Since the metric is locally point-wise conformal to the Euclidean metric, we can apply the Brezis-Li-Shafrir estimate to conclude that $\{w_k\}_k$ is also uniformly bounded from above in the smaller ball $B_\varepsilon (x_0)$. This tells us that $\{w_k\}_k$ is uniformly bounded in the region where $R(x)$ is positively bounded away from $0$, so is $\{u_k\}_k$.

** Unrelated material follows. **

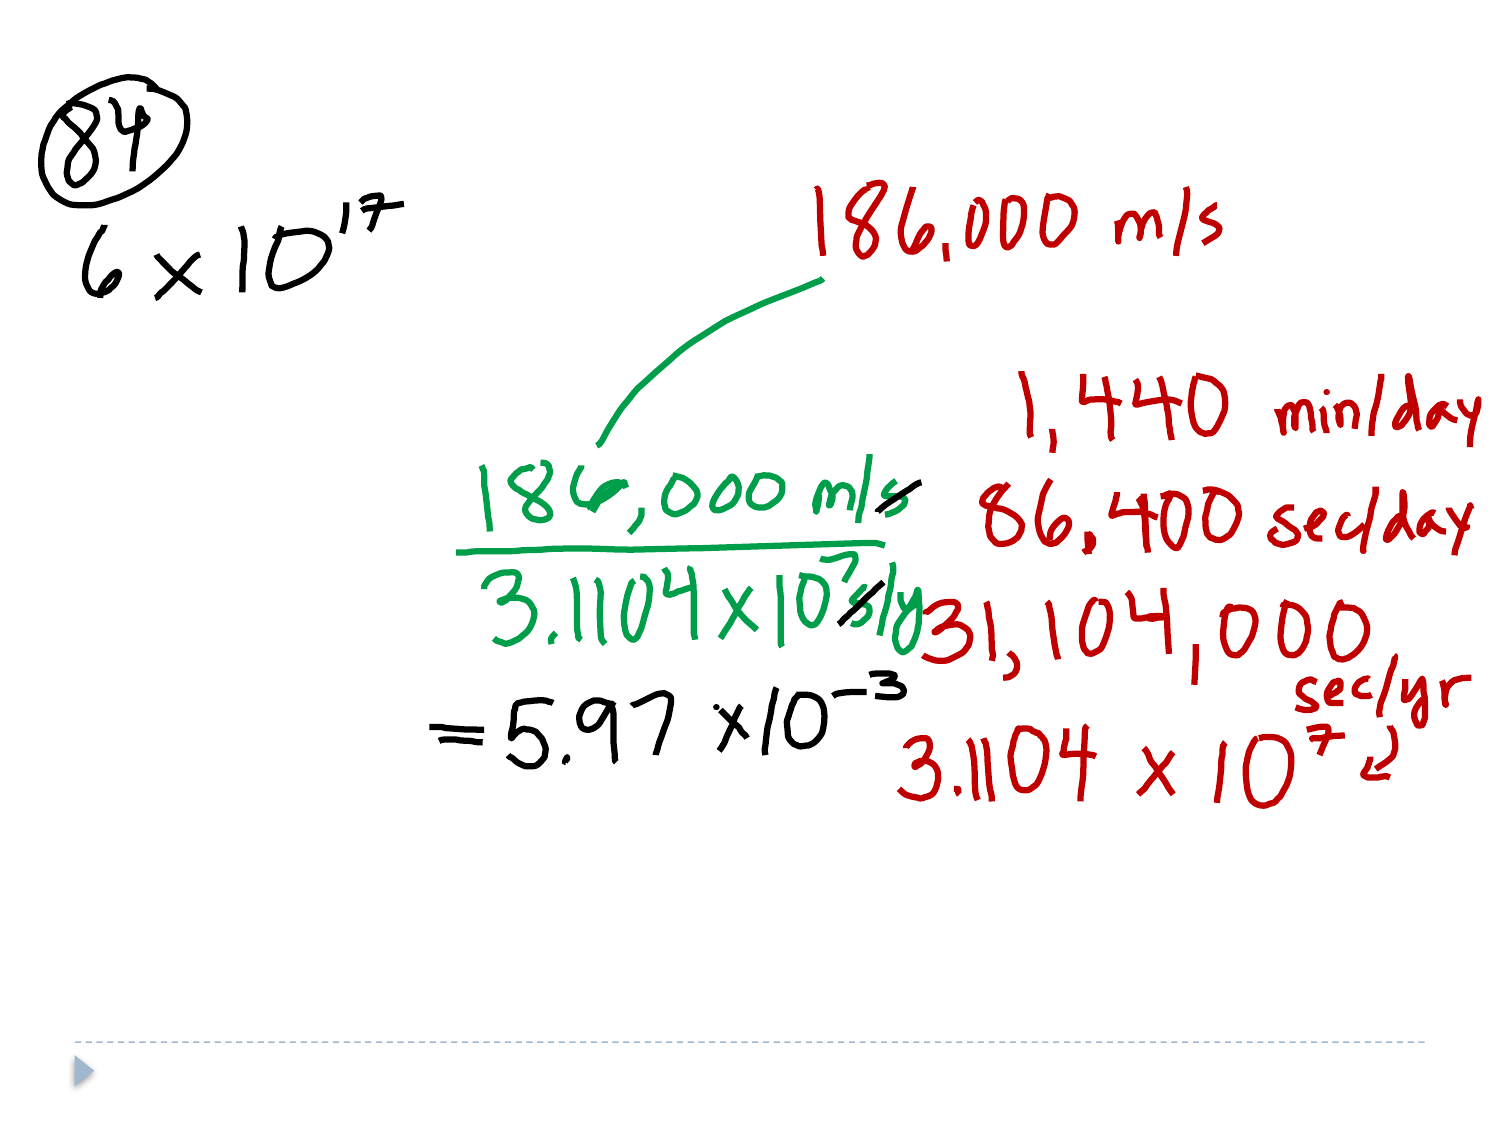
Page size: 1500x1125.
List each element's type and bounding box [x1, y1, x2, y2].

In the final step, we prove that the sequence $\{u_k\}_k$ is bounded in $H^1(M)$. To do so, we first select $\delta >0$ small enough such that the set

$D=\{x \in M : R(x) > \delta\}$

is non-empty. From the previous step, we know that $\{u_k\}_k$ is uniformly bounded in $D$. We now introduce a function $K$ given as follows

$\begin{array}{rcl}K(x)&<&0, \quad x\in D,\\K(x) &=&0, \quad x\not\in D.\end{array}$

Then, it is well-known that for each $\alpha_k$, there exists a unique solution $v_k$ to the following equation

$\displaystyle -\Delta v_k +\alpha_k = K(x)e^{v_k}.$

xThen since $-\Delta v_k +\alpha_k \leqslant 0$ and $\alpha_k \to \alpha_0$, the sequence $\{v_k\}_k$ is bounded. Let $w_k = u_k - v_k$, we then know that

$\displaystyle -\Delta w_k = R(x) e^{u_k} - K(x)e^{v_k}.$

It then suffices to prove that the sequence $\{w_k\}_k$ is bounded in $H^1(M)$. Multiplying both sides of the preceding equation by $e^{w_k}$ and integrating the resulting equation over $M$, we arrive at

$\displaystyle \int_M |\nabla w_k|^2 e^{w_k} dx=\int_M R(x)e^{u_k + w_k} dx -\int_D K(x)e^{u_k} dx.$

On the other hand, since each $u_k$ is a minimizer of the functional $J_k$, the second order derivative $J_k''(u_k)$ is positive definite. That is to saying

$\displaystyle \left( \frac{d^2}{dt^2}J_k (u_k +t\phi)\right) \bigg|_{t=0} \geqslant 0$

for any $\phi \in H^1(M)$, or equivalently,

$\displaystyle \int_M \Big( |\nabla \phi|^2-R(x)e^{u_k}\phi^2\Big) dx \geqslant 0.$

Chosing $\phi = e^{w_k/2}$, we obtain

$\displaystyle \frac 14\int_M |\nabla w_k|^2 e^{w_k} dx\geqslant \int_M R(x)e^{u_k + w_k} dx.$

Hence, we have just shown that

$\displaystyle -\int_D K(x)e^{u_k} dx \geqslant \frac 34\int_M |\nabla w_k|^2 e^{w_k} dx.$

Noticing that $\{u_k\}_k$ is uniformly bounded in the region $D$ and $\{w_k\}_k$ is bounded from below in $M$, the preceding inequality tells us that $\int_M |\nabla w_k|^2dx$ is bounded, so does $\int_M |\nabla u_k|^2dx$. Therefore, it is necessary to control $\int_M u_k ^2dx$ from above. From now on, there is nothing to do with our PDE, the only thing we need is the fact that $\{u_k\}_k$ is bounded in $D$. Suppose that

$\displaystyle\int_M u_k ^2dx \to +\infty$

as $k\to \infty$. Making use of the Friedrichs inequality

$\displaystyle\int_M u_k ^2dx \leqslant C\left( \int_M |\nabla u_k|^2 dx + \left| \int_M u_k dx\right|^2\right),$

we conclude that, as $k \to \infty$,

$\displaystyle\int_M u_kdx \to +\infty.$

In view of the Poincare inequality and the fact that $\int_M |\nabla u_k|^2dx$ is bounded, the sequence $\{u_k - \int_M u_k dx\}_k$ is bounded in $H^1(M)$. Using the following elementary inequality

$\displaystyle \left| u_k - \int_M u_k dx \right| + |u_k|^2\geqslant \frac 12 \left| \int_M u_k dx \right|^2 \to +\infty,$

and the fact that $\{u_k\}_k$ is bounded in $D$, we know that

$\displaystyle \int_M \Big| u_k - \int_M u_k dx \Big|^2 dx \to +\infty$

as $k \to \infty$. This contradicts to the fact that the sequence $\{u_k - \int_M u_k dx\}_k$ is bounded in $H^1(M)$.